井口弾正邸宅跡

長浜市高月町に井口(よみ)という集落があります。
そこに、富永小学校があるのですが、その正門の横に「井口弾正邸宅跡」と書かれた石碑があります。

そこから少しだけ南下すると、理覚院というお寺があります。

理覚院

元々は、「己高山 長安寺」というお寺がこの地にあったそうで、己高山仏教を支える一寺院として平安・鎌倉時代には栄えていたそうです。
しかし戦国時代になると、このあたりのたの社寺と同じようにたび重なる戦乱で多くのものを失います。

そしてわずかに残った一坊がこの理覚院です。

理覚院は井口氏代々の菩提寺なのですが、冒頭で紹介した「井口弾正」とは誰でしょう?

浅井氏・井口氏の系図

井口氏はこのあたりを拠点としてた土豪で、佐々木氏や浅井氏とゆかりの深い一族です。
井口氏の出自について詳しくは、理覚院にほどなく近い円満寺の記事に書きました。

簡単にいうと、高月地方の水利権を握っていた一族ですね^^

系図をみてわかると思いますが、井口弾正は、浅井長政の義祖父、浅井三姉妹の曾祖父にあたります。

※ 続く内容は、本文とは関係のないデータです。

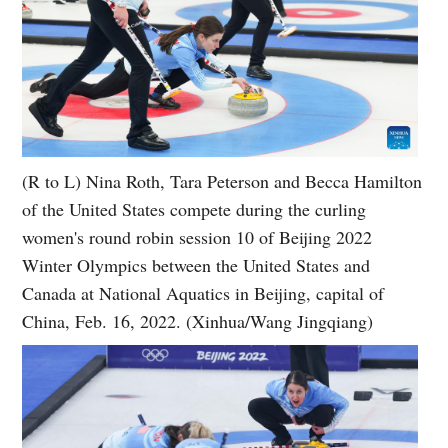
(R to L) Nina Roth, Tara Peterson and Becca Hamilton
of the United States compete during the curling
women's round robin session 10 of Beijing 2022
Winter Olympics between the United States and
Canada at National Aquatics in Beijing, capital of
China, Feb. 16, 2022. (Xinhua/Wang Jingqiang)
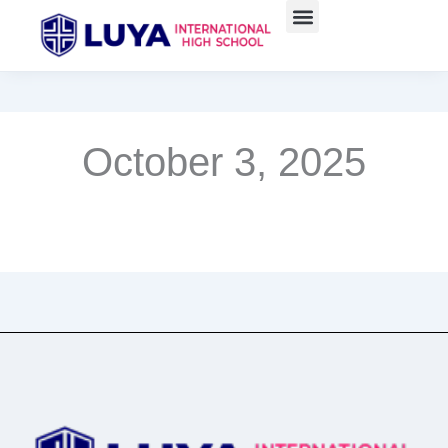
Skip
to
content
October 3, 2025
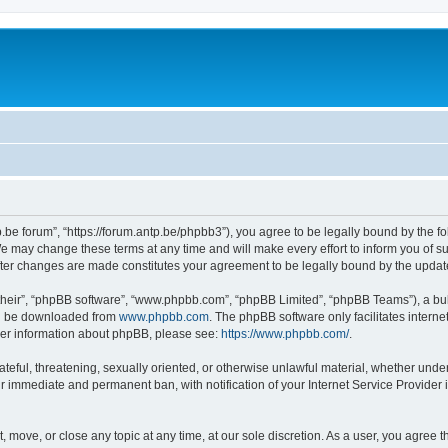
p.be forum”, “https://forum.antp.be/phpbb3”), you agree to be legally bound by the fo
e may change these terms at any time and will make every effort to inform you of suc
after changes are made constitutes your agreement to be legally bound by the upd
their”, “phpBB software”, “www.phpbb.com”, “phpBB Limited”, “phpBB Teams”), a bull
can be downloaded from
www.phpbb.com
. The phpBB software only facilitates intern
rther information about phpBB, please see:
https://www.phpbb.com/
.
ateful, threatening, sexually oriented, or otherwise unlawful material, whether under
ur immediate and permanent ban, with notification of your Internet Service Provider 
t, move, or close any topic at any time, at our sole discretion. As a user, you agree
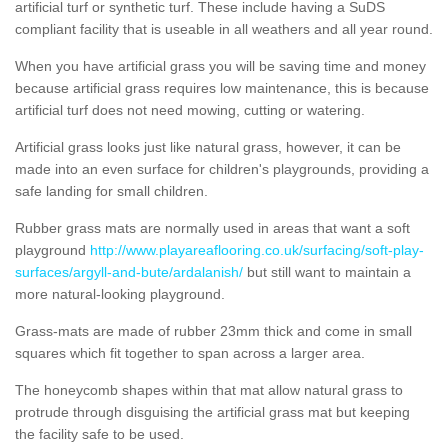
artificial turf or synthetic turf. These include having a SuDS
compliant facility that is useable in all weathers and all year round.
When you have artificial grass you will be saving time and money
because artificial grass requires low maintenance, this is because
artificial turf does not need mowing, cutting or watering.
Artificial grass looks just like natural grass, however, it can be
made into an even surface for children's playgrounds, providing a
safe landing for small children.
Rubber grass mats are normally used in areas that want a soft
playground
http://www.playareaflooring.co.uk/surfacing/soft-play-
surfaces/argyll-and-bute/ardalanish/
but still want to maintain a
more natural-looking playground.
Grass-mats are made of rubber 23mm thick and come in small
squares which fit together to span across a larger area.
The honeycomb shapes within that mat allow natural grass to
protrude through disguising the artificial grass mat but keeping
the facility safe to be used.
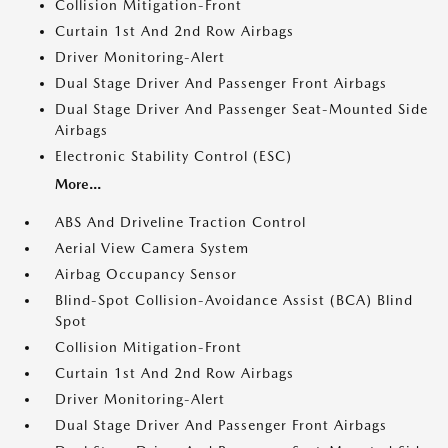
Collision Mitigation-Front
Curtain 1st And 2nd Row Airbags
Driver Monitoring-Alert
Dual Stage Driver And Passenger Front Airbags
Dual Stage Driver And Passenger Seat-Mounted Side
Airbags
Electronic Stability Control (ESC)
More...
ABS And Driveline Traction Control
Aerial View Camera System
Airbag Occupancy Sensor
Blind-Spot Collision-Avoidance Assist (BCA) Blind
Spot
Collision Mitigation-Front
Curtain 1st And 2nd Row Airbags
Driver Monitoring-Alert
Dual Stage Driver And Passenger Front Airbags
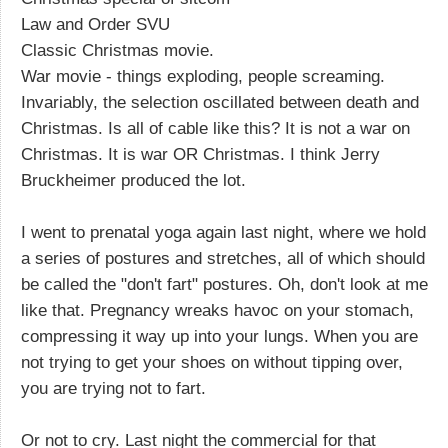
Law and Order SVU
Classic Christmas movie.
War movie - things exploding, people screaming.
Invariably, the selection oscillated between death and
Christmas. Is all of cable like this? It is not a war on
Christmas. It is war OR Christmas. I think Jerry
Bruckheimer produced the lot.
I went to prenatal yoga again last night, where we hold
a series of postures and stretches, all of which should
be called the "don't fart" postures. Oh, don't look at me
like that. Pregnancy wreaks havoc on your stomach,
compressing it way up into your lungs. When you are
not trying to get your shoes on without tipping over,
you are trying not to fart.
Or not to cry. Last night the commercial for that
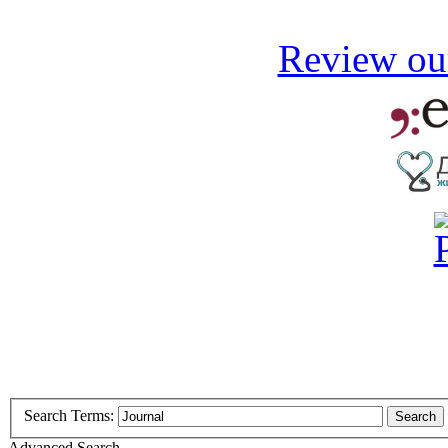
Review our
Search Terms:
Search
Advanced Search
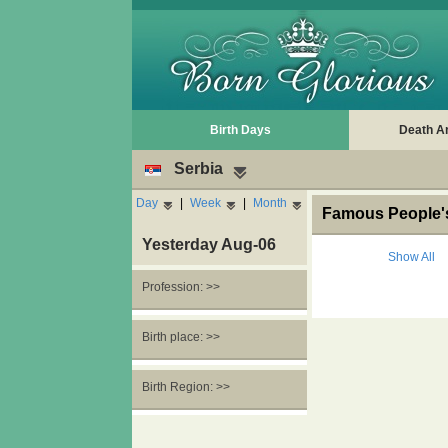
Birth Days
Death A
Serbia
Day
|
Week
|
Month
Famous People's
Yesterday Aug-06
Show All
Profession: >>
Birth place: >>
Birth Region: >>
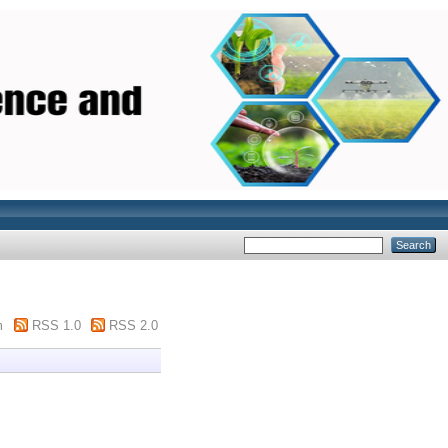
m
RSS 1.0
RSS 2.0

井口弾正は浅井家に忠誠を尽くしていたのですが、その忠誠ぶりを伺うエピソードが「浅井三代記」に残っています。
要約すると、このようなエピソードです。

京極氏・六角氏と戦っていた浅井亮政は、享禄四年(1534年)箕浦の合戦で六角定頼の手勢に包囲されてしまいました。

「もはやこれまで!」

と自刃しようとした時、井口弾正がこれを救うため、自ら亮政の甲冑を着して身代わりとなり、その首を敵方へ送ったのです。
これによって亮政は難を逃れることができたのです。

戦の後、亮政は弾正の忠死を大いに慎み、井口弾正の娘「阿古」を、嫡男の「久政」の室に迎えました。
この二人は後に浅井長政の両親となります。

このようにして井口氏は浅井家との関係を深め、浅井家の重臣「湖北の四家」の一家となっていったわけですね。

理覚院の観音堂です。

理覚院 百体観音

理覚院 百体観音

理覚院 百体観音

小さな仏像がたくさん並んでいますが、これは百体観音像です。

百体観音像が安置されているのは、湖北地方で唯一、ここだけなんですね。
理覚院の百体観音は全国の三十三所巡礼のうち、西国、坂東、秩父といった人気の三十三所観音霊場の観音像のうつしが置かれています。
そして真ん中には本尊の観音様。
いわゆる「うつし霊場」です。

三十三所霊場を本気で回ろうとすると、範囲がかなり広いので大変です。
今は車でいける時代ですが、それでも大変なんですよね^^;
昔はもっと困難だったのは想像できます。

そういうところから、江戸時代に生まれた民間信仰がうつし霊場です。

各札所の像の写しを用意し、各札所の土や石を運び、観音霊場を再現します。
そしてそれを参拝すれば、同じ功徳が得られると考えられていたんです。

江戸時代らしい考え方ですね^^

御朱印

理覚院の御朱印です。

理覚院 御朱印

御朱印はスタンプになっていました。


私は情報不足で見忘れてしまいましたが、ここには観音堂の隣に井口家の供養塔があり、滋賀県指定文化財・名勝となっている小堀遠州作と伝わっている理覚院庭園もあります。